• SOURCE DOCUMENT:
::::

In my opinion, a good version of a good balad. The tune, I think, is different from the one already in DT. Other versions in DT are:
LORD BATEMAN; THE TURKISH LADY; and LORD BEICHAN AND SUSAN PYE. There is also a v. good historical thread on Gilbert Beket. There are also numerous online mentions, including a reference to a minor book by Thackery about the ballad. I think the latter is boring, but more literary people may disagree.

LORD BEICHAN (2)(Child #53)

(Traditional)

Young Beichan was a king's son,
And aye a king's son was he,
And he went on wi' a foreign Moor,
Unto a foreign land went he.

When he was in a foreign land,
And in among the savage black,
They laid a plan among themselves,
It was young Beichan for to tak'.

They hae ta'en him young Beichan,
And put him in a vault o' stane,
It was daylight and the sun shone bright,
But I wat young Beichan, he saw nane.

But it fell out [hereinafter pronounced "oot"] upon a day,
Young Beichan, he did mak' his moan,
But it was not unto a stock,
Nor yet was it unto a stone.

"If any lady would borrow me,
I would promise to be her son,
If any knight would borrow me,
I would at his bridle run.

"But if a maiden would borrow me,
I would wed her wi' a ring,
And all my land and all my houses,
They should a' be at her command."

The savage Moor had an only daughter,
Her name it was ca'd Susan Pye,
And she went in at the prison door,
And kindly ca'd young Beichan by.

"It's hae ye ony land?" she says,
"Or hae ye ony dowry free
Ye could bestow on a lady's love,
If out o' prison she would lowse thee?"

"It's I hae lands baith broad and wide,
But they are far beyond the sea,
But all that's mine, it shall be thine,
If out o' prison ye would lowse me."

So it fell out upon a day,
Her faither to the hunt did gae,
And she's stolen the keys frae aneath his hied,
And I wot she set young Beichan free.

She's gie'n him a steed frae her faither's stable,
She's gien him a saddle wi' ivory bane,
And she has gi'en him twa guid greyhounds,
That they might at his bridle run.

::::

• GOALS:
1. In the Lord Beichan ballad, what is the name of the savage Moor's only daughter?
2. Continue the Lord Beichan ballad from the point where it stops.
This material is not needed for any of the tasks.

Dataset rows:
::::

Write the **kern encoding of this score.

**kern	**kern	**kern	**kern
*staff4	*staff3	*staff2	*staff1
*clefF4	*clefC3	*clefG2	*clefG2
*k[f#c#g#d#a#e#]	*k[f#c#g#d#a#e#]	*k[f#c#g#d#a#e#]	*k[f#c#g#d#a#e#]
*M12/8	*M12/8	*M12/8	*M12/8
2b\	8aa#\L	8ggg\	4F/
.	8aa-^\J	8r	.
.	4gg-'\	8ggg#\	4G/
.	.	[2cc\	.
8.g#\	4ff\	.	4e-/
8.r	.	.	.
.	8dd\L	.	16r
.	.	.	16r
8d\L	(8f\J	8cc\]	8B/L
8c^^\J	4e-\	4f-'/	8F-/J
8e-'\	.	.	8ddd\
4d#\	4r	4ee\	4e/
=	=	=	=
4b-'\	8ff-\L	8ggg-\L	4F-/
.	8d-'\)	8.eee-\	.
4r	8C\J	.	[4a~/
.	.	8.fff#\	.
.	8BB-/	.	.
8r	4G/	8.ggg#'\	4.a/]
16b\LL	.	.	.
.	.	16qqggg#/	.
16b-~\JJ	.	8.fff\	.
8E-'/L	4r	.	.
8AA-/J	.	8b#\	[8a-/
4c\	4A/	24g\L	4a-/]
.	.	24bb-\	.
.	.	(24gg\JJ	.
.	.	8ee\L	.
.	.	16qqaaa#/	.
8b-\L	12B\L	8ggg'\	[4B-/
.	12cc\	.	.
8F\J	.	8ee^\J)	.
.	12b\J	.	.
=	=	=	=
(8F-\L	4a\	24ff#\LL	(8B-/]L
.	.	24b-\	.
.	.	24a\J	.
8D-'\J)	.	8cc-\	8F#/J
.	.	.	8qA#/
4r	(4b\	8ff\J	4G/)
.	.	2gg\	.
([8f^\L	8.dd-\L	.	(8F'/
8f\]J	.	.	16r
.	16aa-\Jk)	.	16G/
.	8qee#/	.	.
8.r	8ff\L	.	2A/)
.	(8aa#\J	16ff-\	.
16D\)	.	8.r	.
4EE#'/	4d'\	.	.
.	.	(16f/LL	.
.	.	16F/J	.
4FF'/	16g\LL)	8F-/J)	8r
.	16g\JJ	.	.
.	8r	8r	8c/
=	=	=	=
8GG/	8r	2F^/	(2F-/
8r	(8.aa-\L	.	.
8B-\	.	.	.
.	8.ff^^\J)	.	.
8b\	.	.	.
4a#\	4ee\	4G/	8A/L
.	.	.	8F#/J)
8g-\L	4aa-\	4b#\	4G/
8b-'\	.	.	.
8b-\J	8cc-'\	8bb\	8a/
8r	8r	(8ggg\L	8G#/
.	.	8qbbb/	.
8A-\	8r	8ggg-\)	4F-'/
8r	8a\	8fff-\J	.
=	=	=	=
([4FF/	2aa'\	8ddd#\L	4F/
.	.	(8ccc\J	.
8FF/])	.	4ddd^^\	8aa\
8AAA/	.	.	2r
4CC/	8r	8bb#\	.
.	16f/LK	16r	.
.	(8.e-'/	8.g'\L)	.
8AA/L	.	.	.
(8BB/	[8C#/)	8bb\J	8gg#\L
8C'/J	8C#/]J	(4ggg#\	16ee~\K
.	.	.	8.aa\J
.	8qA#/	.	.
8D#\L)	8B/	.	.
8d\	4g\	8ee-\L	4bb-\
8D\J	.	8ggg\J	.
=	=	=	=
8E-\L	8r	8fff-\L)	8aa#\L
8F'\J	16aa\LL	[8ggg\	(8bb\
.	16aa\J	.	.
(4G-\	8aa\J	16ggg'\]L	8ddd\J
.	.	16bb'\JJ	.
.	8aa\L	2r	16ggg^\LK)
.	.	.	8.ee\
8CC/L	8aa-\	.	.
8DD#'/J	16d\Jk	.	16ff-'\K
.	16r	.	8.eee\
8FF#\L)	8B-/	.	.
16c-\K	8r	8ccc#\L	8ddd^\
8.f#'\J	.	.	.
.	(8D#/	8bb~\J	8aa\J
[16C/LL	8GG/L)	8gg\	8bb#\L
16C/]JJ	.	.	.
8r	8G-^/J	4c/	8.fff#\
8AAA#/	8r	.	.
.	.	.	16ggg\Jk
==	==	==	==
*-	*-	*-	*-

::::

• REPLIES:
1. Susan Pye.

2.
Between them twa they wrote a letter,
Between them twa they hae made a bond,
That for sieven years he would not marry,
Nor yet that she should love a man.

When sieven years were gane and past,
She longed young Beichan for to see,
She's ta'en her mantle a' about ("aboot") her,
And she's ta'en shipping on the sea.

When she cam' by young Beichan's gates,
And knocked gentle at the pin,
"Who is this," the porter cried,
"Who knocks so gentle and would come in?"

"Is this not young Beichan's gates,
And is that worthy knight at hame?"
"He's up the stair at his dinner set,
Wi' his bonny bride and mony a ane."

She's put her hand into her pocket,
She's gi'en the porter a guinea fee.
"Gang up the stair and bring him to me,
And bid him speak one word wi'me."

"Get first a sheave o' his white bried,
And then a glass o' his red wine,
And bid him mind on a lady fair,
That once relieved him out of pine."

The porter, he went up the stairs,
And he fell low down upon his knee,
Young Beichen, he pulled him up again,
Says, "What makes a' this courtesy?"

"Outside there stands the fairest lady,
That ever my eyes did see,
And she's got rings on every finger,
And on her mid-finger she's got three.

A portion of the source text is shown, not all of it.